Over 200 animals - including eland and waterbuck - died as a result.
Until the late 1980's, the number of animals was kept at around 50% of the park maximum carrying capacity but has more recently been allowed to increase significantly.
The re-introduction of lion to Pilanesberg was started in late 1993 and by early 1994 nineteen of these predatory animals had been released into the park. The current lion population is around 43. In 1995, serval and a further six cheetah were released and in June 1999 wild dogs were re-introduced thanks to generous sponsorship from a number of organisations including FoPS.
In Africa, no other game reserves of comparable size are within such easy reach of a major tourism market and international gateway.
Today, Pilanesberg National Park accommodates virtually every mammal of southern Africa including the Big Five.
Stone Age Achaeological Sites -- Stone Age hunter-gatherers were active in the area. Middle Stone Age artifacts are found all over the Park, thus indicating that people were in the area between 200 000 and 40 000 years ago.

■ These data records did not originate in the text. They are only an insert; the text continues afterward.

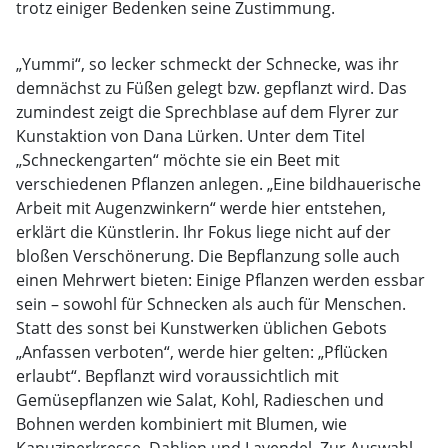
trotz einiger Bedenken seine Zustimmung.
„Yummi“, so lecker schmeckt der Schnecke, was ihr
demnächst zu Füßen gelegt bzw. gepflanzt wird. Das
zumindest zeigt die Sprechblase auf dem Flyrer zur
Kunstaktion von Dana Lürken. Unter dem Titel
„Schneckengarten“ möchte sie ein Beet mit
verschiedenen Pflanzen anlegen. „Eine bildhauerische
Arbeit mit Augenzwinkern“ werde hier entstehen,
erklärt die Künstlerin. Ihr Fokus liege nicht auf der
bloßen Verschönerung. Die Bepflanzung solle auch
einen Mehrwert bieten: Einige Pflanzen werden essbar
sein – sowohl für Schnecken als auch für Menschen.
Statt des sonst bei Kunstwerken üblichen Gebots
„Anfassen verboten“, werde hier gelten: „Pflücken
erlaubt“. Bepflanzt wird voraussichtlich mit
Gemüsepflanzen wie Salat, Kohl, Radieschen und
Bohnen werden kombiniert mit Blumen, wie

Iron Age Achaeological Sites -- Ethnographic research and documents indicate that the Bakgatla ba ga Kgafela (part of the Tswana linguistic group) have been living in the vicinity of Pilanesberg since the latter half of the eighteenth century. Pilanesberg is named after a chief, Pilane, who ruled between 1825 and 1850. It is interesting to note that when they first arrived, another group, the baTlhako, were in the area and demanded tribute from the Bakgatla people. Today the Bakgatla people live in Saulspoort along the northern border of the Park.